On January 1, 2019, Precision Pumps leases nonspecialized pumping equipment to Mega Construction. The equipment is delivered on January 1. The lease term is 4 years with no renewal or purchase options, and title to the leased asset is retained by the lessor at the end of the lease term. The lease requires annual fixed rental payments of $7,000 per year beginning on January 1, 2019, and then December 31 of each year starting on December 31, 2019. The fair value of the equipment is $37,592 and has a carrying amount on Precision's books of $22,000. The equipment has a remaining life of 8 years. The estimated residual value of the equipment is $15,000. The lessee does not guarantee the residual value, but Precision secured an unrelated third party to guarantee $15,000; collection of this guaranteed residual value and lease payments is reasonably certain.
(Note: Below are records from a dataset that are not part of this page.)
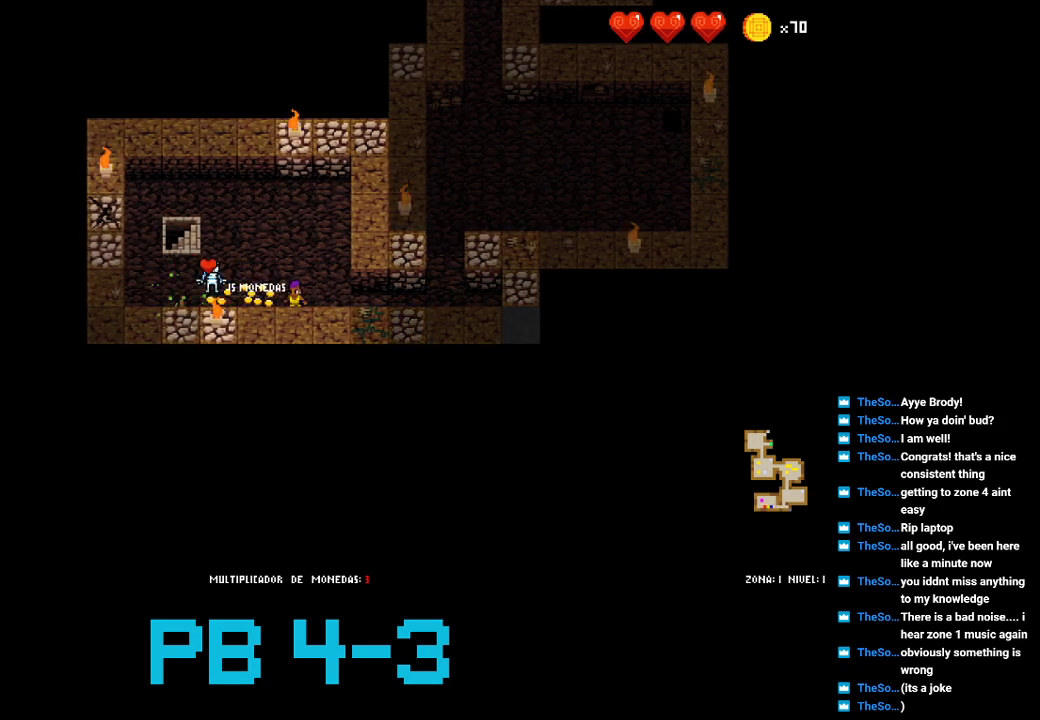
{"dt_ms": 500, "buttons": [], "events": [[17, "SQUARE", "up"], [183, "SQUARE", "down"], [250, "SQUARE", "up"], [417, "SQUARE", "down"], [483, "SQUARE", "up"]]}
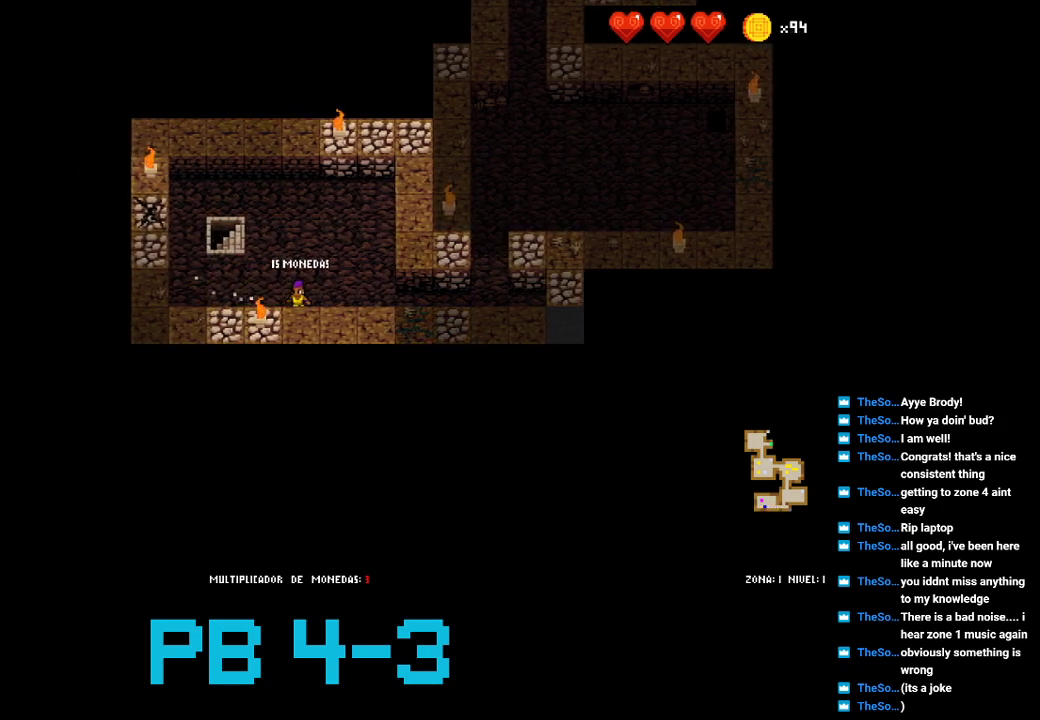
{"dt_ms": 500, "buttons": [], "events": [[150, "SQUARE", "down"], [233, "SQUARE", "up"], [367, "SQUARE", "down"], [433, "SQUARE", "up"]]}
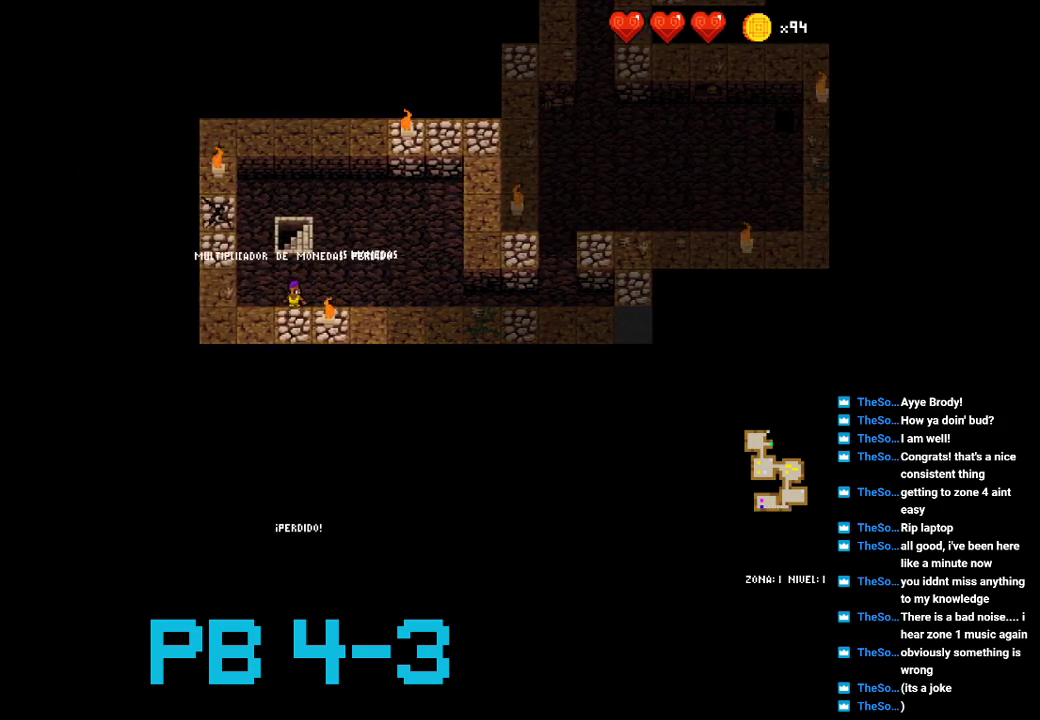
{"dt_ms": 500, "buttons": [], "events": [[100, "TRIANGLE", "down"], [167, "TRIANGLE", "up"], [317, "TRIANGLE", "down"], [383, "TRIANGLE", "up"]]}
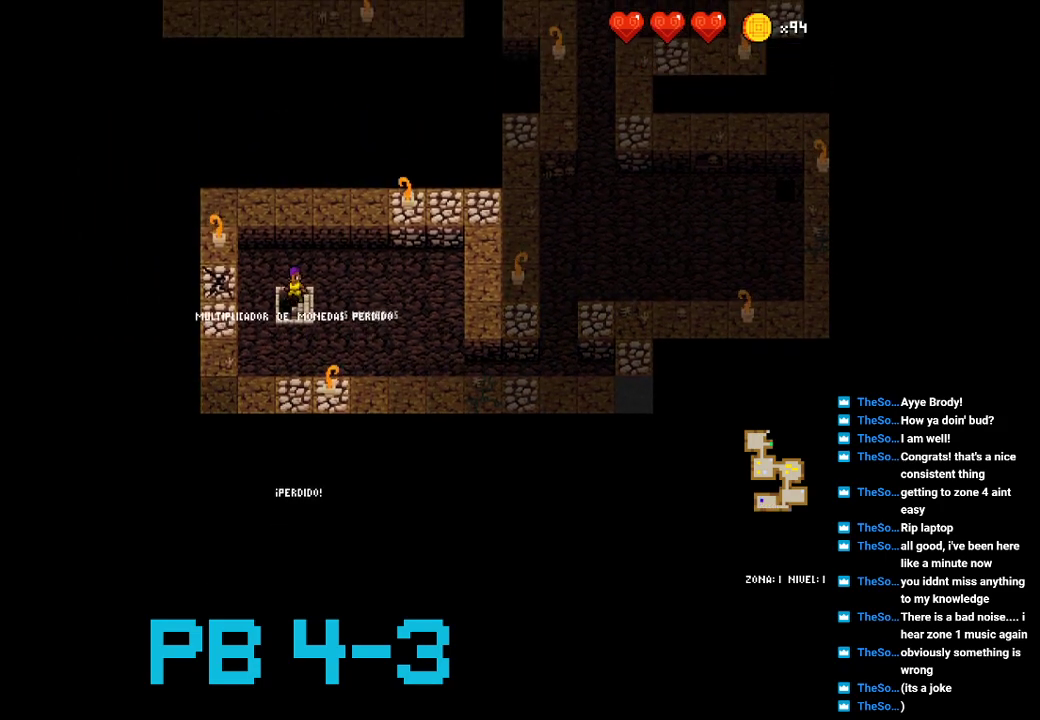
{"dt_ms": 500, "buttons": [], "events": [[17, "TRIANGLE", "down"], [117, "TRIANGLE", "up"]]}
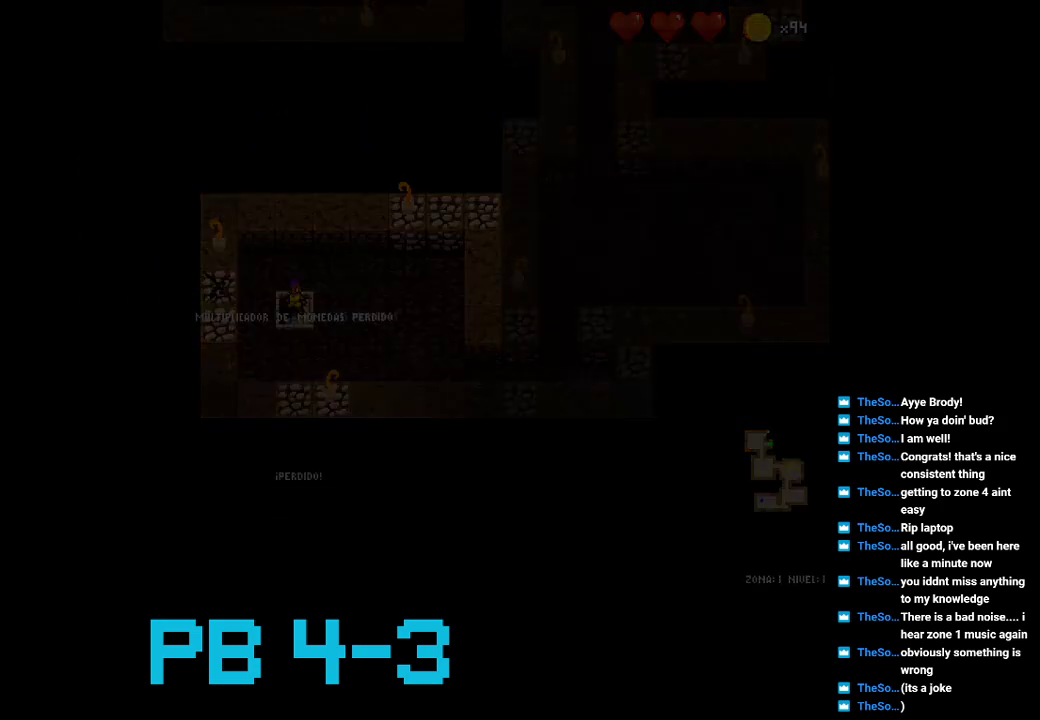
{"dt_ms": 500, "buttons": [], "events": []}
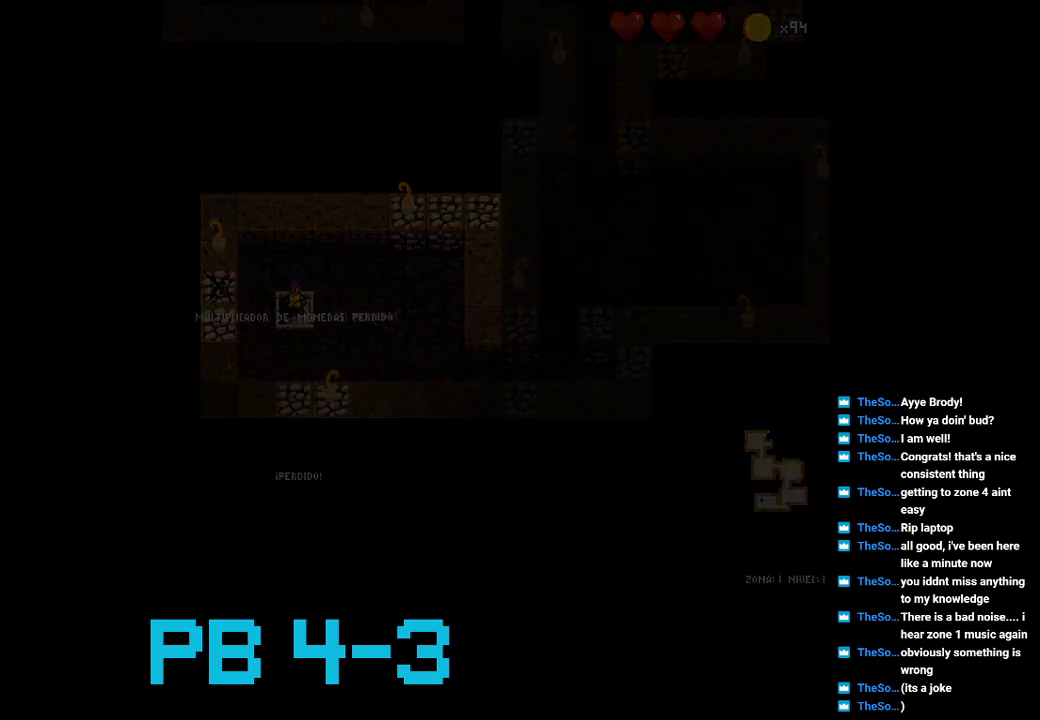
{"dt_ms": 500, "buttons": [], "events": [[233, "CROSS", "down"], [367, "CROSS", "up"]]}
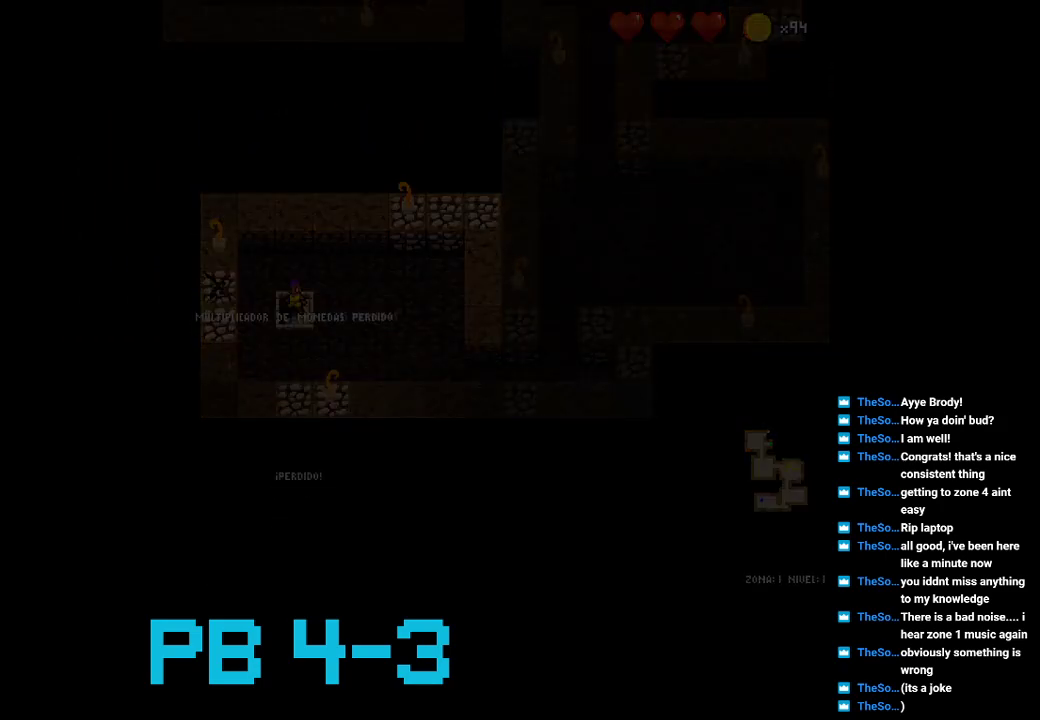
{"dt_ms": 500, "buttons": [], "events": [[50, "CROSS", "down"], [183, "CROSS", "up"], [383, "CROSS", "down"], [483, "CROSS", "up"]]}
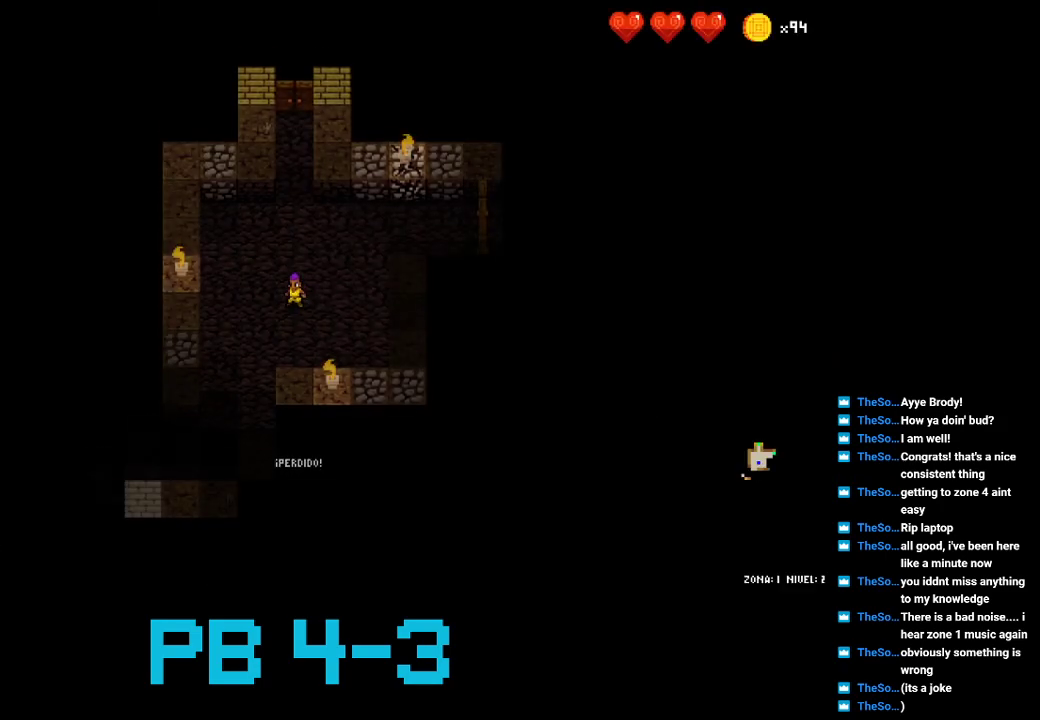
{"dt_ms": 500, "buttons": ["SQUARE"], "events": [[233, "CROSS", "down"], [333, "CROSS", "up"], [467, "SQUARE", "down"]]}
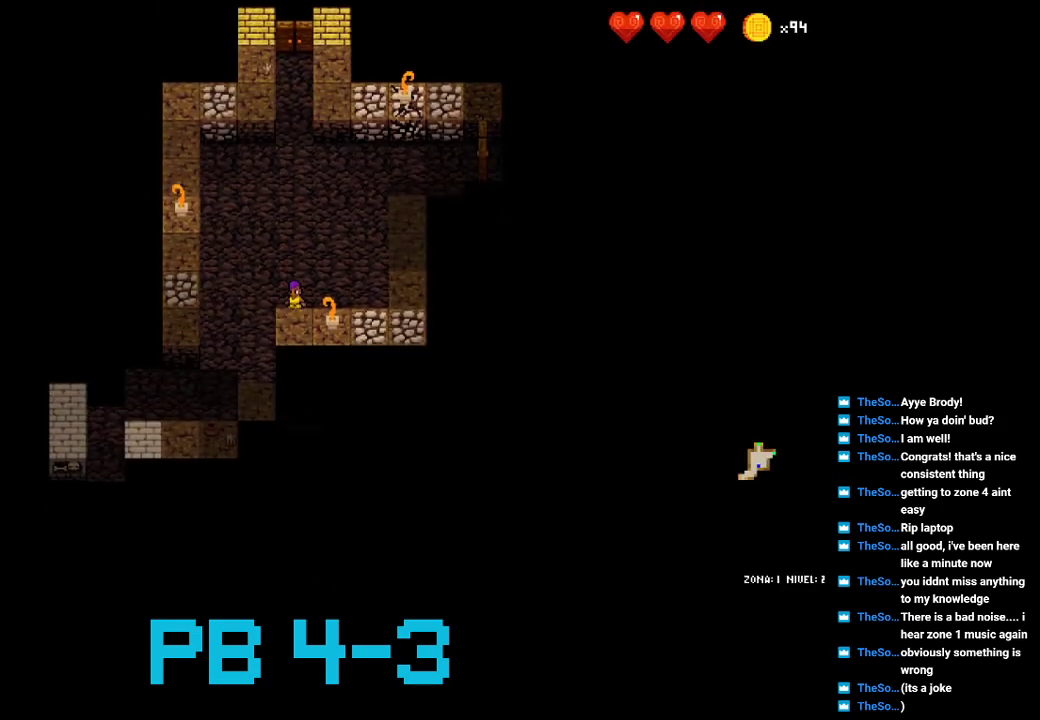
{"dt_ms": 500, "buttons": ["CROSS"], "events": [[33, "SQUARE", "up"], [267, "CROSS", "down"], [333, "CROSS", "up"], [450, "CROSS", "down"]]}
The rate implicit in the lease is 6%. There are no prepaid rentals, and neither party to the agreement pays initial direct costs.

I know some of the Group 1 criteria can be subjective so in order to make this problem more understandable the lease term major part of economic life and Present value substantial part of fair value will ONLY be met if they are 90% or above.

Show your work for all Group 1 criteria.

  1. What is the proper classification of this lease for Precision Pumps?
  2. Assuming that Precision Pumps classifies this lease as a direct financing lease, prepare the journal entries for the commencement of the lease and the payment of the first and second lease payments.